REQUIRED WORK
1. In the article about the BBC's failed DMI project, what was DMI meant to do?
2. In the article about the BBC's failed DMI project, list every date that is given as a year or a month.
3. Quote the article about the BBC's failed DMI project, everything from "Linwood consistently denied" down to "DMI's working technology.".

EXTRACT PROVIDED

§ §

Why John Linwood is not to blame for BBC’s failed technology project

Former BBC CTO has won his case for unfair dismissal over the failed £100m DMI project, but what lessons can be learned?

Former BBC chief technology officer John Linwood has won his case for unfair dismissal over the failed £100m Digital Media Initiative (DMI) project, but what lessons does his case offer for businesses managing large-scale IT projects?

When Linwood was sacked following the dismal failure of DMI, many in the IT community felt he had been hung out to dry by the broadcaster.

Now an employment tribunal has ruled that Linwood was indeed a scapegoat, and was forced to shoulder the blame for the failed project.

DMI was intended to link digital production tools with a central, digital archive for BBC staff, but was scrapped in 2013 after nearly £100m of TV licence payers’ money had been spent, and the BBC blamed Linwood and the technology for not being up to scratch.

After what Linwood has called a “horrendous” year, his name has finally been cleared, with the tribunal declaring that the BBC had been unfair in dismissing him in its desperation to find a “fall guy”.

Linwood consistently denied that he was fully responsible for the failure of the project, saying he had been made “the fall guy” when actually some of the technology was in working order. After the employment tribunal found in his favour, documents from the court provide the clearest insight yet into how he came to leave the BBC.

In February, Linwood was scrutinised by the Public Accounts Committee as he again defended the DMI's working technology.

DMI TIMELINE

October 2006 Approval of £2.8m for initial mobilisation of Digital Media Initiative (DMI)

§ §

STORED RECORDS
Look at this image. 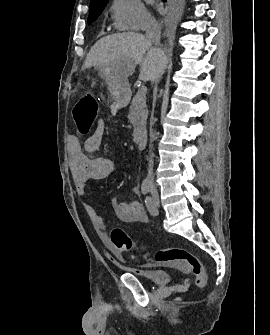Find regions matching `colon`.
<instances>
[{
    "mask_svg": "<svg viewBox=\"0 0 270 335\" xmlns=\"http://www.w3.org/2000/svg\"><path fill=\"white\" fill-rule=\"evenodd\" d=\"M98 109L97 99L91 95H85L77 103L76 110H72V117H74L79 134H87L92 129L98 115ZM111 240L120 254H130L134 248L133 240L122 229L114 228L111 231ZM130 257L135 259L133 255ZM152 259L159 264L169 263L189 271L194 278L196 288L200 289L205 286L206 275L203 264L199 257L188 249H158L152 254Z\"/></svg>",
    "mask_w": 270,
    "mask_h": 335,
    "instance_id": "1",
    "label": "colon"
}]
</instances>
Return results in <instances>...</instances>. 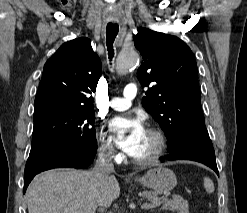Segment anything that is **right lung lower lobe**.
I'll return each mask as SVG.
<instances>
[{
  "instance_id": "98d812e1",
  "label": "right lung lower lobe",
  "mask_w": 247,
  "mask_h": 213,
  "mask_svg": "<svg viewBox=\"0 0 247 213\" xmlns=\"http://www.w3.org/2000/svg\"><path fill=\"white\" fill-rule=\"evenodd\" d=\"M96 151L97 147L80 149L71 139H62L30 153L24 172L23 193L36 174L52 168H86L92 163Z\"/></svg>"
}]
</instances>
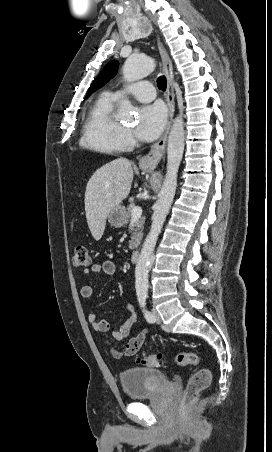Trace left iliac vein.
Instances as JSON below:
<instances>
[{
	"mask_svg": "<svg viewBox=\"0 0 272 452\" xmlns=\"http://www.w3.org/2000/svg\"><path fill=\"white\" fill-rule=\"evenodd\" d=\"M152 313H153V316H154V318H155V321H156L157 323H161L162 320H161V317H160L158 311H157L156 309H153V310H152Z\"/></svg>",
	"mask_w": 272,
	"mask_h": 452,
	"instance_id": "left-iliac-vein-1",
	"label": "left iliac vein"
}]
</instances>
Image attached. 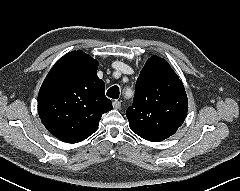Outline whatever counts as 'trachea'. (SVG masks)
I'll list each match as a JSON object with an SVG mask.
<instances>
[{
    "label": "trachea",
    "mask_w": 240,
    "mask_h": 191,
    "mask_svg": "<svg viewBox=\"0 0 240 191\" xmlns=\"http://www.w3.org/2000/svg\"><path fill=\"white\" fill-rule=\"evenodd\" d=\"M119 94H120V91H119V87L118 86H112L107 91V96L112 98V99H118L119 98Z\"/></svg>",
    "instance_id": "1"
}]
</instances>
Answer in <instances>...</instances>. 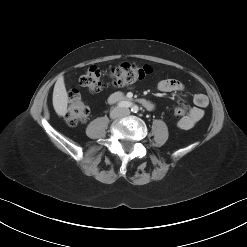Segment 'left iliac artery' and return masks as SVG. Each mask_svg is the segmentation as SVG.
Wrapping results in <instances>:
<instances>
[{"label":"left iliac artery","mask_w":247,"mask_h":247,"mask_svg":"<svg viewBox=\"0 0 247 247\" xmlns=\"http://www.w3.org/2000/svg\"><path fill=\"white\" fill-rule=\"evenodd\" d=\"M138 107L137 106H133L131 111L134 112V113H137L138 112Z\"/></svg>","instance_id":"1"}]
</instances>
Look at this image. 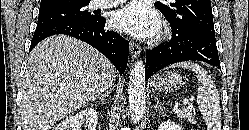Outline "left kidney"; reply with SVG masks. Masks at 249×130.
I'll list each match as a JSON object with an SVG mask.
<instances>
[{"mask_svg": "<svg viewBox=\"0 0 249 130\" xmlns=\"http://www.w3.org/2000/svg\"><path fill=\"white\" fill-rule=\"evenodd\" d=\"M158 130H183V129L181 126L175 124L173 121L166 120L160 124Z\"/></svg>", "mask_w": 249, "mask_h": 130, "instance_id": "obj_1", "label": "left kidney"}]
</instances>
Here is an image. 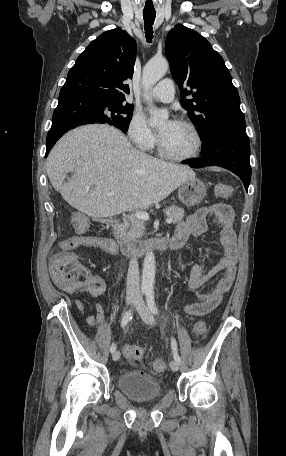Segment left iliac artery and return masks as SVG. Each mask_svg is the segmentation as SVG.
<instances>
[{
  "label": "left iliac artery",
  "mask_w": 286,
  "mask_h": 456,
  "mask_svg": "<svg viewBox=\"0 0 286 456\" xmlns=\"http://www.w3.org/2000/svg\"><path fill=\"white\" fill-rule=\"evenodd\" d=\"M146 302H147V305H148V308L149 310L157 315L159 313L158 311V308L155 304V298H154V291L153 290H147L146 291ZM171 347H172V351H173V355H174V359L180 363L181 362V358L177 352V344H176V341L174 338H172V341H171Z\"/></svg>",
  "instance_id": "44dca946"
}]
</instances>
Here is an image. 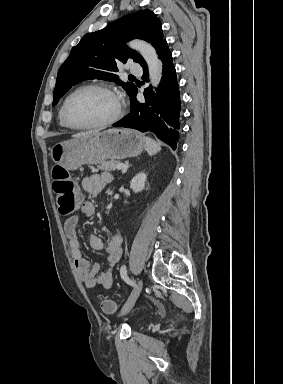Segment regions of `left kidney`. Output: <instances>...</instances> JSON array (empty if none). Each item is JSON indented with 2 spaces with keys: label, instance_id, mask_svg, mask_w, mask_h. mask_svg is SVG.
<instances>
[{
  "label": "left kidney",
  "instance_id": "left-kidney-1",
  "mask_svg": "<svg viewBox=\"0 0 283 384\" xmlns=\"http://www.w3.org/2000/svg\"><path fill=\"white\" fill-rule=\"evenodd\" d=\"M146 174H136L134 178H132L130 182V188L133 190V192H142L145 188V182H146Z\"/></svg>",
  "mask_w": 283,
  "mask_h": 384
}]
</instances>
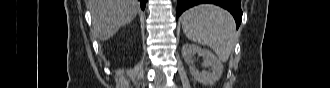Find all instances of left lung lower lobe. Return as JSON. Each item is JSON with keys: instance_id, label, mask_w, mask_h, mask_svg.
<instances>
[{"instance_id": "0a47b994", "label": "left lung lower lobe", "mask_w": 330, "mask_h": 88, "mask_svg": "<svg viewBox=\"0 0 330 88\" xmlns=\"http://www.w3.org/2000/svg\"><path fill=\"white\" fill-rule=\"evenodd\" d=\"M241 0H178L177 19L186 9L202 3L216 4L228 10L236 21L237 28L242 20Z\"/></svg>"}]
</instances>
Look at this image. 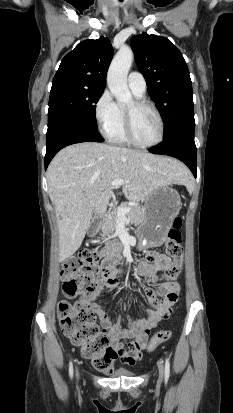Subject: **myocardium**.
<instances>
[{
    "instance_id": "1",
    "label": "myocardium",
    "mask_w": 233,
    "mask_h": 413,
    "mask_svg": "<svg viewBox=\"0 0 233 413\" xmlns=\"http://www.w3.org/2000/svg\"><path fill=\"white\" fill-rule=\"evenodd\" d=\"M134 104V108L138 109V108H149L151 109L160 124V133H159V137L158 139L153 142V143H149V144H144L139 142L134 135V130H133V110H129V109H125L124 111V116H125V134L127 137V140L129 141L130 144L138 147V148H144V149H148V148H153L158 146L159 144H161L164 140L165 137V122L164 119L159 111V109L156 107L155 104L147 101V100H143V99H137L133 102Z\"/></svg>"
}]
</instances>
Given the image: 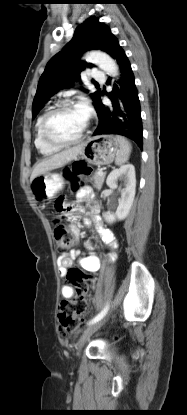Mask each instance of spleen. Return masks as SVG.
I'll list each match as a JSON object with an SVG mask.
<instances>
[{
	"mask_svg": "<svg viewBox=\"0 0 187 415\" xmlns=\"http://www.w3.org/2000/svg\"><path fill=\"white\" fill-rule=\"evenodd\" d=\"M116 139L119 143V150L116 154L115 164L122 165L128 161L132 146L131 143L122 136H116Z\"/></svg>",
	"mask_w": 187,
	"mask_h": 415,
	"instance_id": "obj_1",
	"label": "spleen"
}]
</instances>
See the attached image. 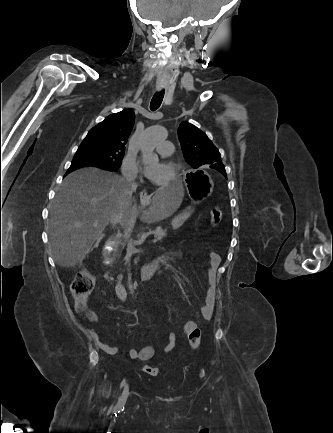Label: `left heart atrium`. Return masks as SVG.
Listing matches in <instances>:
<instances>
[{"instance_id":"1","label":"left heart atrium","mask_w":333,"mask_h":433,"mask_svg":"<svg viewBox=\"0 0 333 433\" xmlns=\"http://www.w3.org/2000/svg\"><path fill=\"white\" fill-rule=\"evenodd\" d=\"M144 174L153 181H159L160 179V166L159 165H147L144 167Z\"/></svg>"}]
</instances>
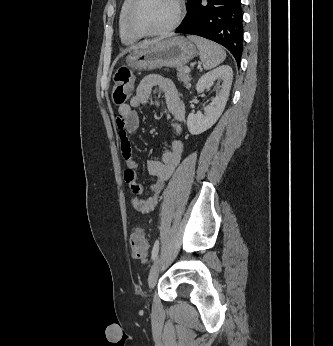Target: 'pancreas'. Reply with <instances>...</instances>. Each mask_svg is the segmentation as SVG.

§ §

RESULTS BY TASK
1. DMI was meant to link digital production tools with a central, digital archive for BBC staff.

2.
- 2013
- February
- October 2006

3.
Linwood consistently denied that he was fully responsible for the failure of the project, saying he had been made “the fall guy” when actually some of the technology was in working order. After the employment tribunal found in his favour, documents from the court provide the clearest insight yet into how he came to leave the BBC.

In February, Linwood was scrutinised by the Public Accounts Committee as he again defended the DMI's working technology.